From an energetic point of view, the potential energy of all the parts of the earth spread out across the protoplanetary disk was converted to heat and elastic potential energy when the earth formed. At least one study suggests that about half that heat remains, and in any case heat from radioactive decay has been added over time. If all the energy remained, it would be enough to disperse the earth with the same velocity that parts came together on average when it formed. Given that the energy is at least on the same scale, I think it's reasonable to expect an explosive breakup.
The hydrostatic equilibrium only dictates that the object holds a spherical shape, it does not determine whether the matter will in a solid form.
Gravity acts on planets, dwarf planets, comets, minor planets, and asteroids to keep them as a coherent form. Gravity acts on all matter in the universe. On smaller scales, human scale and smaller, other forces dominate over gravity, but larger than that, gravity begins to take over.
i guess if there were no gravity then the planets would not have been formed in the very first step because they are formed, as are stars and all other celestial objects, after the collision of particles which formed clusters, which then acquired sufficient gravity to pull more mass.
No, rocky planets would not explode. However, without gravity there would be no force to make the object round though. Atmospheres would escape to space though. Since air pressure is quite nice gradient from vacuum to normal air pressure, I would assume no major explosion would occur if gravity suddenly vanished.
Gas planets however would indeed explode rather violently. Their cores are degenerate, and thus particles do have a lot of kinetic energy. Without gravity this energy would need to go somewhere.
EDIT: gas giants would explode, rocky planets mostly not
While, as far as we know, this is impossible, it is interesting to consider what would happen. Most likely the planet would break apart and possibly, depending on several factors, explode. Rotation speed of the planet, strength of the planet, and presence of liquids or gasses on the planet would all come into play.
Here is how I would imagine it playing out on Earth. Without gravity binding the atmosphere to the Earth, it would fairly quickly expand out into the vacuum of space. The oceans would then boil away without atmospheric pressure holding them in place. Without the pressure compressing the magma inside the earth, it too would likely out gas and push the crust of the Earth apart. The centrifugal force from the rotation of the Earth (usually more than countered by gravity) would also aid in flinging the Earth apart. In the case of Earth, I would imagine this would be fairly explosive, and would be rather spectacular to watch from space. I do not know how fast it would explode, but it would almost certainly at least break apart, and probably explode. I would imagine that only the iron core would remain intact (if even that).
A planet that is not rotating quickly, and that is solid all the way through might still hold together (e.g. possibly Mercury), but it may still break apart depending on how much gas (if any) is trapped inside.

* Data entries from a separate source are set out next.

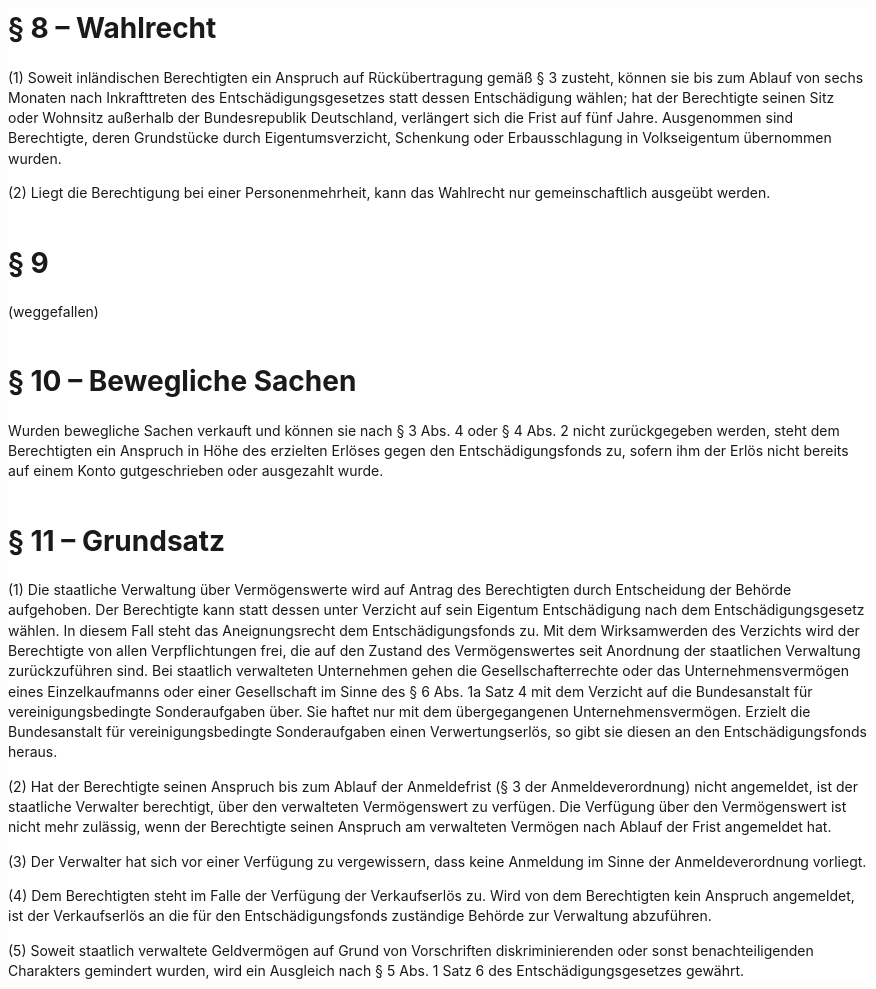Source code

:# § 8 – Wahlrecht

(1) Soweit inländischen Berechtigten ein Anspruch auf Rückübertragung gemäß § 3 zusteht, können sie bis zum Ablauf von sechs Monaten nach Inkrafttreten des Entschädigungsgesetzes statt dessen Entschädigung wählen; hat der Berechtigte seinen Sitz oder Wohnsitz außerhalb der Bundesrepublik Deutschland, verlängert sich die Frist auf fünf Jahre. Ausgenommen sind Berechtigte, deren Grundstücke durch Eigentumsverzicht, Schenkung oder Erbausschlagung in Volkseigentum übernommen wurden.

(2) Liegt die Berechtigung bei einer Personenmehrheit, kann das Wahlrecht nur gemeinschaftlich ausgeübt werden.

# § 9

(weggefallen)

# § 10 – Bewegliche Sachen

Wurden bewegliche Sachen verkauft und können sie nach § 3 Abs. 4 oder § 4 Abs. 2 nicht zurückgegeben werden, steht dem Berechtigten ein Anspruch in Höhe des erzielten Erlöses gegen den Entschädigungsfonds zu, sofern ihm der Erlös nicht bereits auf einem Konto gutgeschrieben oder ausgezahlt wurde.

# § 11 – Grundsatz

(1) Die staatliche Verwaltung über Vermögenswerte wird auf Antrag des Berechtigten durch Entscheidung der Behörde aufgehoben. Der Berechtigte kann statt dessen unter Verzicht auf sein Eigentum Entschädigung nach dem Entschädigungsgesetz wählen. In diesem Fall steht das Aneignungsrecht dem Entschädigungsfonds zu. Mit dem Wirksamwerden des Verzichts wird der Berechtigte von allen Verpflichtungen frei, die auf den Zustand des Vermögenswertes seit Anordnung der staatlichen Verwaltung zurückzuführen sind. Bei staatlich verwalteten Unternehmen gehen die Gesellschafterrechte oder das Unternehmensvermögen eines Einzelkaufmanns oder einer Gesellschaft im Sinne des § 6 Abs. 1a Satz 4 mit dem Verzicht auf die Bundesanstalt für vereinigungsbedingte Sonderaufgaben über. Sie haftet nur mit dem übergegangenen Unternehmensvermögen. Erzielt die Bundesanstalt für vereinigungsbedingte Sonderaufgaben einen Verwertungserlös, so gibt sie diesen an den Entschädigungsfonds heraus.

(2) Hat der Berechtigte seinen Anspruch bis zum Ablauf der Anmeldefrist (§ 3 der Anmeldeverordnung) nicht angemeldet, ist der staatliche Verwalter berechtigt, über den verwalteten Vermögenswert zu verfügen. Die Verfügung über den Vermögenswert ist nicht mehr zulässig, wenn der Berechtigte seinen Anspruch am verwalteten Vermögen nach Ablauf der Frist angemeldet hat.

(3) Der Verwalter hat sich vor einer Verfügung zu vergewissern, dass keine Anmeldung im Sinne der Anmeldeverordnung vorliegt.

(4) Dem Berechtigten steht im Falle der Verfügung der Verkaufserlös zu. Wird von dem Berechtigten kein Anspruch angemeldet, ist der Verkaufserlös an die für den Entschädigungsfonds zuständige Behörde zur Verwaltung abzuführen.

(5) Soweit staatlich verwaltete Geldvermögen auf Grund von Vorschriften diskriminierenden oder sonst benachteiligenden Charakters gemindert wurden, wird ein Ausgleich nach § 5 Abs. 1 Satz 6 des Entschädigungsgesetzes gewährt.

For Saturn, its rings would stop orbiting, and expand out into space. The gas would expand out into space as well, not being held by gravity. I believe this would happen very explosively, since the internal high pressure of the gas is now no longer resisted by gravity. It would likely completely explode into space, except for possibly a rocky core (which would also likely be blown apart by gasses trapped inside, and by the force of the explosion). Centrifugal force would also likely come into play, but I would imagine the explosiveness of the de-pressurized gas would be a much greater factor. This would definitely be interesting to watch from a distance!
A solid planet is kept on place and shape by electromagnetic forces, ie chemistry. Imagine a giant piece of rock. If you turn off gravity nothing change, the big rock would expand for a certain amount, and that is. Obviously this is oversimplified. If gravity was off it could have not formed depending on its history, or formed without acquiring a nearly spherical shape.